• [EXCERPTED DATA]:
+ + + + + + +
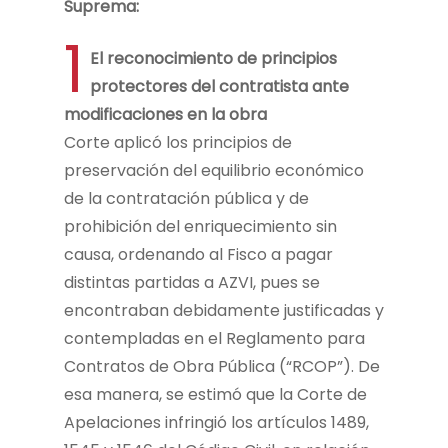
Suprema:
1
El reconocimiento de principios
protectores del contratista ante
modificaciones en la obra
Corte aplicó los principios de
preservación del equilibrio económico
de la contratación pública y de
prohibición del enriquecimiento sin
causa, ordenando al Fisco a pagar
distintas partidas a AZVI, pues se
encontraban debidamente justificadas y
contempladas en el Reglamento para
Contratos de Obra Pública (“RCOP”). De
esa manera, se estimó que la Corte de
Apelaciones infringió los artículos 1489,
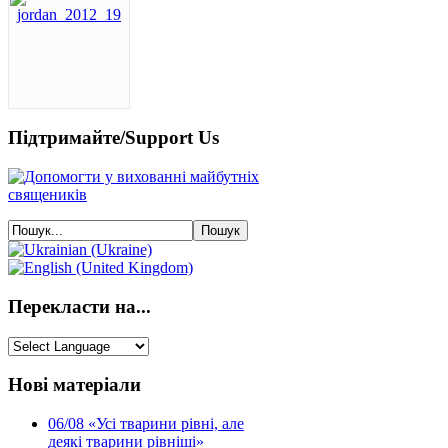
Підтримайте/Support Us
Перекласти на...
Нові матеріали
06/08
«Усі тварини рівні, але
деякі тварини рівніші»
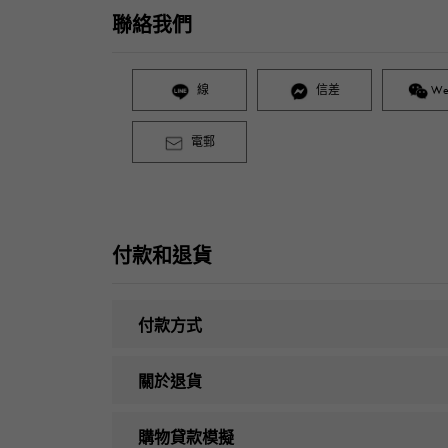
聯絡我們
線
信差
We
電郵
付款和退貨
付款方式
關於退貨
購物貸款模擬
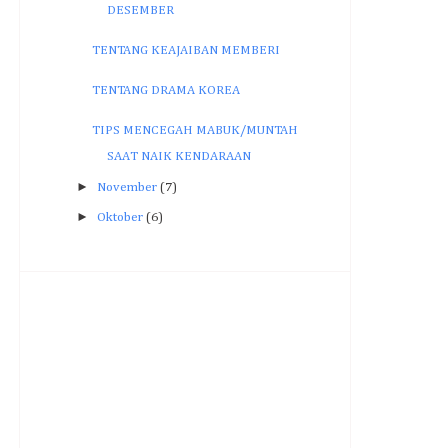
DESEMBER
TENTANG KEAJAIBAN MEMBERI
TENTANG DRAMA KOREA
TIPS MENCEGAH MABUK/MUNTAH
SAAT NAIK KENDARAAN
►
November
(7)
►
Oktober
(6)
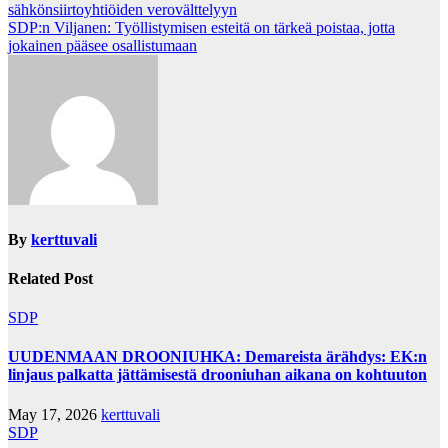
sähkönsiirtoyhtiöiden verovälttelyyn
navigation
SDP:n Viljanen: Työllistymisen esteitä on tärkeä poistaa, jotta
jokainen pääsee osallistumaan
By
kerttuvali
Related Post
SDP
UUDENMAAN DROONIUHKA: Demareista ärähdys: EK:n
linjaus palkatta jättämisestä drooniuhan aikana on kohtuuton
May 17, 2026
kerttuvali
SDP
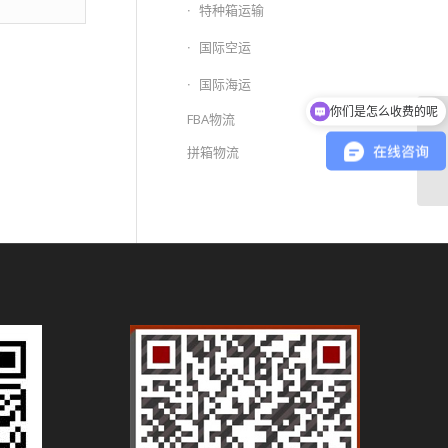
特种箱运输
国际空运
国际海运
你们是怎么收费的呢
FBA物流
青
拼箱物流
整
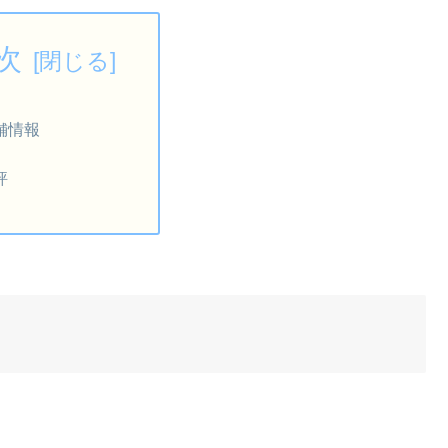
次
舗情報
評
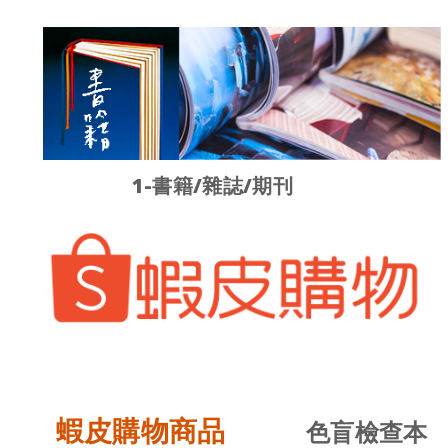
1-書籍/雜誌/期刊
蝦皮購物商品
色盲檢查本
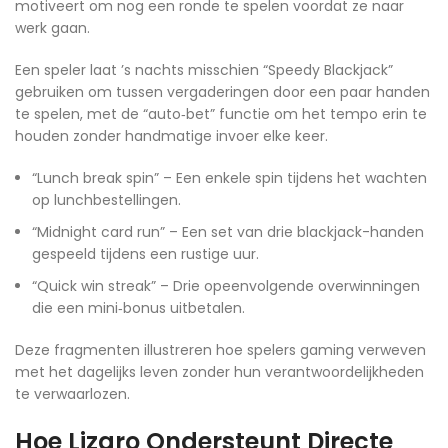
motiveert om nog een ronde te spelen voordat ze naar
werk gaan.
Een speler laat ’s nachts misschien “Speedy Blackjack”
gebruiken om tussen vergaderingen door een paar handen
te spelen, met de “auto‑bet” functie om het tempo erin te
houden zonder handmatige invoer elke keer.
“Lunch break spin” – Een enkele spin tijdens het wachten
op lunchbestellingen.
“Midnight card run” – Een set van drie blackjack-handen
gespeeld tijdens een rustige uur.
“Quick win streak” – Drie opeenvolgende overwinningen
die een mini‑bonus uitbetalen.
Deze fragmenten illustreren hoe spelers gaming verweven
met het dagelijks leven zonder hun verantwoordelijkheden
te verwaarlozen.
Hoe Lizaro Ondersteunt Directe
+ + + + + + +
In the entries above, every line from the line with "esa manera, se estimó que la Corte de" to the line with "Een speler laat" is to be printed exactly, with both ends included and pictures excluded.

esa manera, se estimó que la Corte de
Apelaciones infringió los artículos 1489,
Підтримайте/Support Us
Перекласти на...
Нові матеріали
06/08
«Усі тварини рівні, але
деякі тварини рівніші»
聯絡我們
線
信差
We
電郵
付款和退貨
付款方式
關於退貨
購物貸款模擬
DESEMBER
TENTANG KEAJAIBAN MEMBERI
TENTANG DRAMA KOREA
TIPS MENCEGAH MABUK/MUNTAH
SAAT NAIK KENDARAAN
►
November
(7)
►
Oktober
(6)
sähkönsiirtoyhtiöiden verovälttelyyn
navigation
SDP:n Viljanen: Työllistymisen esteitä on tärkeä poistaa, jotta
jokainen pääsee osallistumaan
By
kerttuvali
Related Post
SDP
UUDENMAAN DROONIUHKA: Demareista ärähdys: EK:n
linjaus palkatta jättämisestä drooniuhan aikana on kohtuuton
May 17, 2026
kerttuvali
SDP
特种箱运输
国际空运
国际海运
你们是怎么收费的呢
FBA物流
青
拼箱物流
整
次
舗情報
評
1-書籍/雜誌/期刊
蝦皮購物商品
色盲檢查本
motiveert om nog een ronde te spelen voordat ze naar
werk gaan.
Een speler laat ’s nachts misschien “Speedy Blackjack”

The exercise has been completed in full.